Emotions are a huge part of romance—and of life. And even though there are some emotions we’d rather avoid experiencing, I don’t think any of us would like to go through life as robots. Even Jesus felt deep emotions: he wept at Lazarus’s grave, he showed righteous anger toward the money changers in the temple, he sweat blood in the Garden of Gethsemane.
And yet, even as I read—and write—romance, I have to remember that love is about more than a feeling. While it feels wonderful to fall in love, love also takes work. Love doesn’t mean we’ll never have disagreements, it doesn’t mean we’ll never see our loved one’s faults, it doesn’t mean the sky will always be blue and filled with flying unicorns (though my daughter would totally love that!). Love does mean that when we have disagreements, we’re willing to talk about them; when we see our loved one’s faults, we’re willing to overlook them or help them overcome them (in a loving way); when the skies are gray, we’re willing to offer words of comfort and even to clean up the messes the flying unicorns leave behind.
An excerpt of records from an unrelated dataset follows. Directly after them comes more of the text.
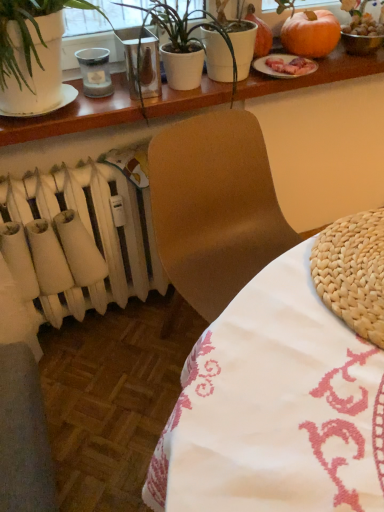
This screenshot has height=512, width=384. In order to click on free point to the left of metallic glass vase at upper center in this screenshot , I will do `click(88, 109)`.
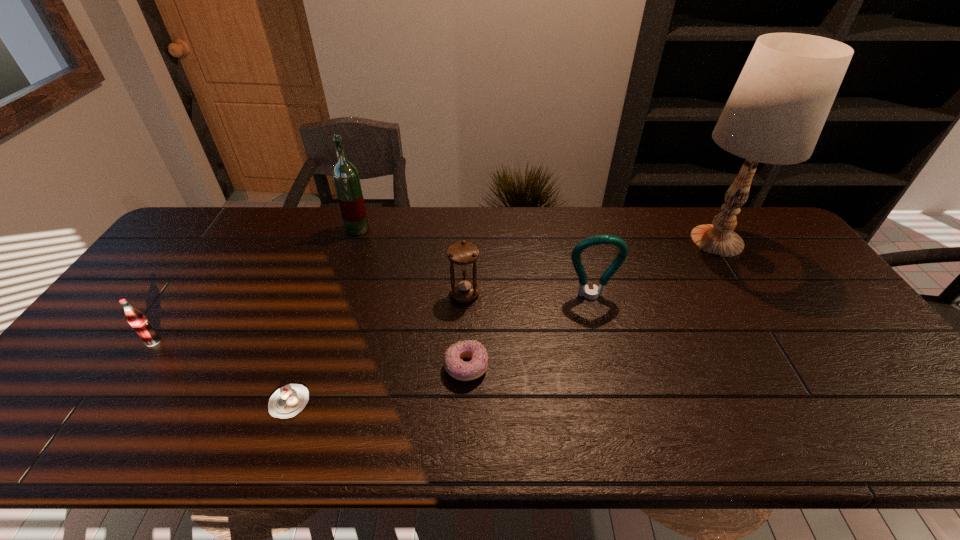
This screenshot has height=540, width=960. I want to click on vacant point located between the leftmost object and the hourglass, so click(x=309, y=318).

Find the location of a particular element. Image resolution: width=960 pixels, height=540 pixels. vacant space that's between the hourglass and the shortest object is located at coordinates (377, 348).

Identify the location of free spot between the hourglass and the rightmost object. (590, 267).

Identify the location of unoccupied area between the hourglass and the rightmost object. The image size is (960, 540). (590, 267).

Find the location of a particular element. This screenshot has height=540, width=960. vacant area between the hourglass and the second shortest object is located at coordinates (466, 330).

At what (x,y) coordinates should I click in order to perform the action: click on free space between the cupcake and the hourglass. Please return your answer as a coordinate pair (x, y). This screenshot has height=540, width=960. Looking at the image, I should click on (377, 348).

You are a GUI agent. You are given a task and a screenshot of the screen. Output one action in this format:
    pyautogui.click(x=<x>, y=<y>)
    Task: Click on the free space between the hourglass and the liquor
    The image size is (960, 540).
    Given the screenshot: What is the action you would take?
    pyautogui.click(x=411, y=261)

You are a GUI agent. You are given a task and a screenshot of the screen. Output one action in this format:
    pyautogui.click(x=<x>, y=<y>)
    Task: Click on the free space that is in between the sixth shortest object and the leftmost object
    
    Given the screenshot: What is the action you would take?
    pyautogui.click(x=255, y=285)

Locate which object ranks third in proximity to the lamp. Please provide its 2D coordinates. Your answer should be formatted as a tuple, i.e. [(x, y)], where the tuple contains the x and y coordinates of a point satisfying the conditions above.

[(454, 365)]

Find the location of a particular element. object that is the fourth closest to the leftmost object is located at coordinates (462, 254).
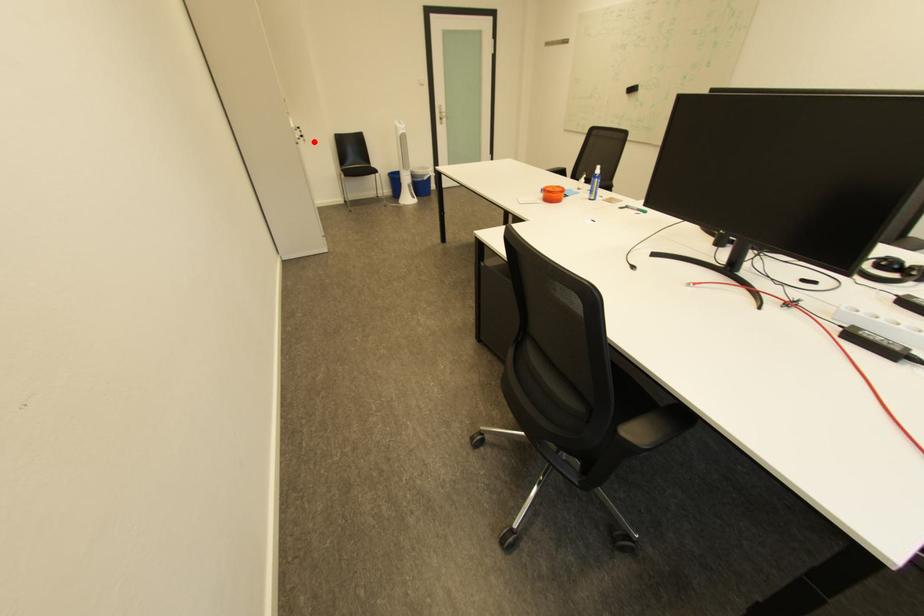
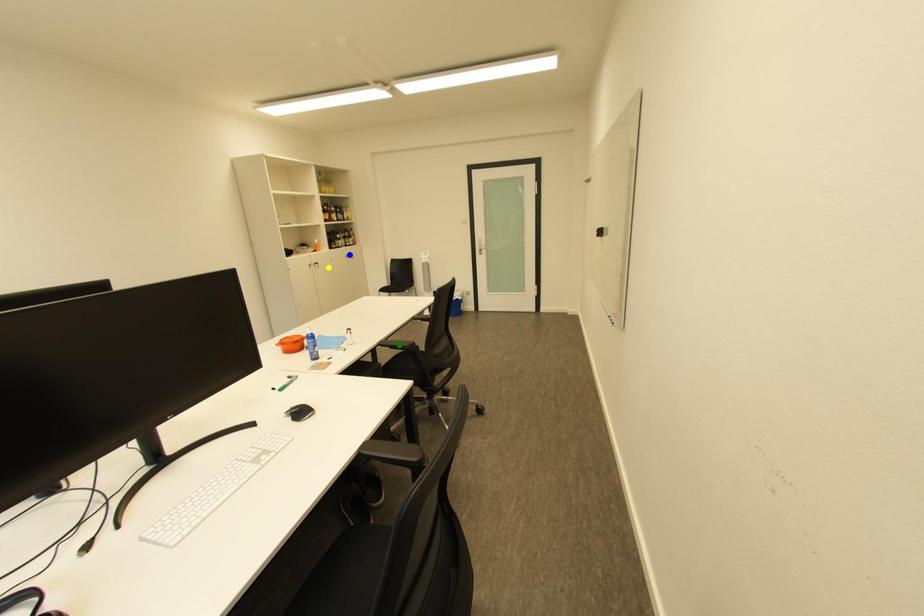
Question: I am providing you with two images of the same scene from different viewpoints. A red point is marked on the first image. You are given multiple points on the second image. Which point in image 2 is actually the same real-world point as the red point in image 1?

Choices:
 (A) yellow point
 (B) green point
 (C) blue point

Answer: (A)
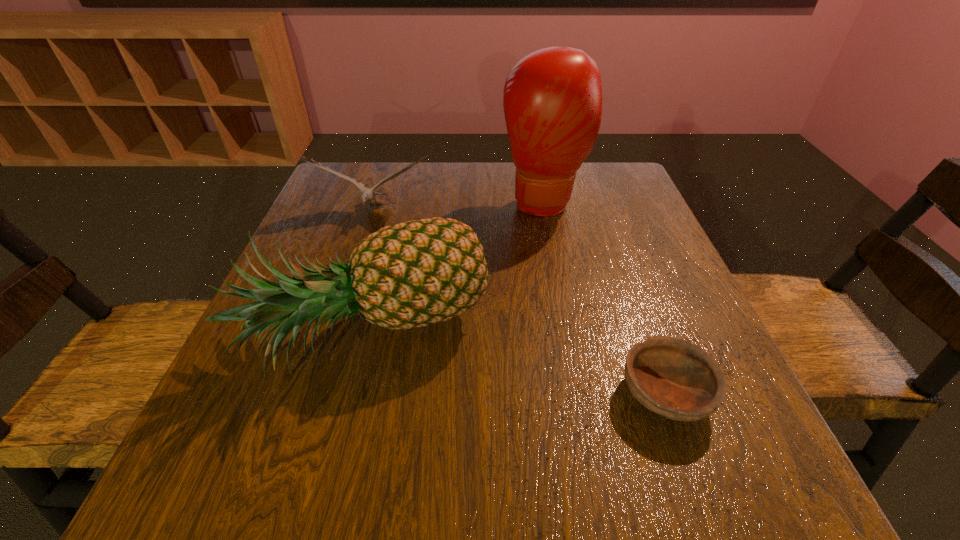
You are a GUI agent. You are given a task and a screenshot of the screen. Output one action in this format:
    pyautogui.click(x=<x>, y=<y>)
    Task: Click on the vacant area that lies between the third shortest object and the shortest object
    The width and height of the screenshot is (960, 540).
    Given the screenshot: What is the action you would take?
    pyautogui.click(x=517, y=365)

Find the location of a particular element. The height and width of the screenshot is (540, 960). empty space that is in between the third tallest object and the boxing glove is located at coordinates (459, 207).

Locate an element on the screen. The width and height of the screenshot is (960, 540). the third closest object to the second tallest object is located at coordinates (674, 378).

Locate which object is the third closest to the gull. Please provide its 2D coordinates. Your answer should be formatted as a tuple, i.e. [(x, y)], where the tuple contains the x and y coordinates of a point satisfying the conditions above.

[(674, 378)]

Find the location of a particular element. Image resolution: width=960 pixels, height=540 pixels. free space that satisfies the following two spatial constraints: 1. at the tip of the beak of the second tallest object; 2. on the left side of the third tallest object is located at coordinates (333, 337).

At what (x,y) coordinates should I click in order to perform the action: click on free space in the image that satisfies the following two spatial constraints: 1. at the tip of the beak of the second shortest object; 2. on the left side of the pineapple. Please return your answer as a coordinate pair (x, y). Looking at the image, I should click on (333, 337).

I want to click on vacant area that satisfies the following two spatial constraints: 1. at the tip of the beak of the shortest object; 2. on the left side of the gull, so click(315, 393).

At what (x,y) coordinates should I click in order to perform the action: click on vacant space that satisfies the following two spatial constraints: 1. on the striking surface of the tallest object; 2. on the left side of the bowl. Please return your answer as a coordinate pair (x, y). This screenshot has width=960, height=540. Looking at the image, I should click on [x=583, y=393].

Find the location of a particular element. free space that satisfies the following two spatial constraints: 1. on the striking surface of the bowl; 2. on the right side of the boxing glove is located at coordinates (583, 393).

Identify the location of blank area in the image that satisfies the following two spatial constraints: 1. on the striking surface of the tallest object; 2. on the right side of the bowl. (583, 393).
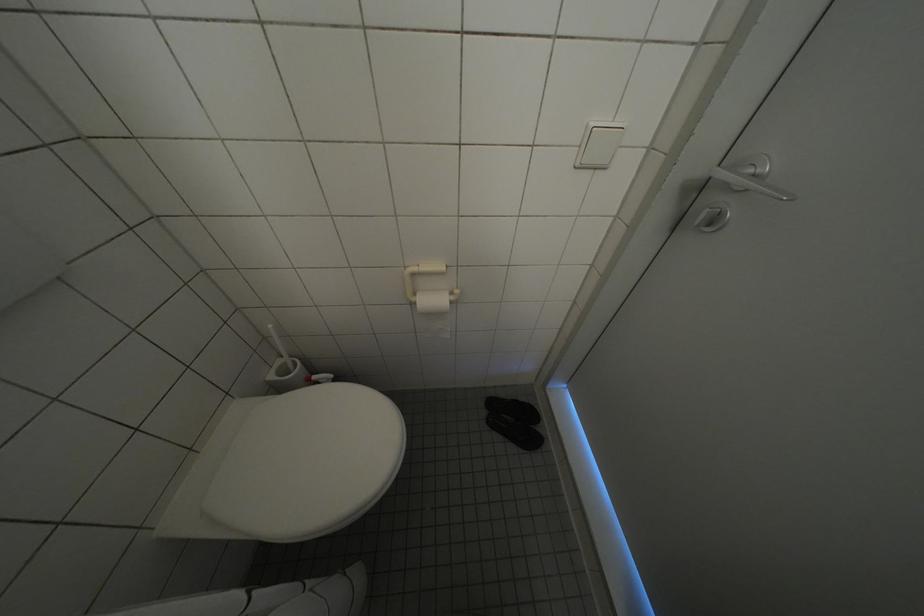
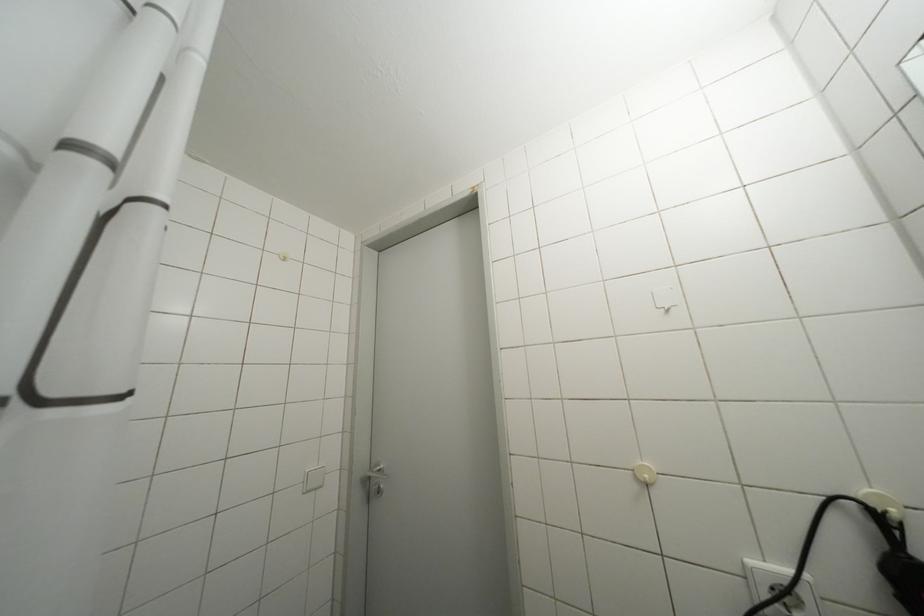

Even more important than remembering that love is more than a feeling, I think, is remembering that faith is more than a feeling. The Bible tells us that “faith is confidence in what we hope for and assurance about what we do not see” (Hebrews 11:1). And we have that confidence and that assurance even when we don’t “feel” it. We are not saved only when we feel saved. God is not with us only when we feel him with us. God doesn’t hear our prayers only when we feel like he’s listening. Even the peace that God gives us is more than a feeling: it is a peace that “transcends all understanding” (Philippians 4:7), a peace that is with us even when our emotions are roiling inside us.
May you rest in that peace as we enter this new year!
This might take the prize for the hardest question I’ve ever come up with, but I’m going to ask it anyway … if you had to choose, would you prefer a book that makes you laugh or one that makes you cry?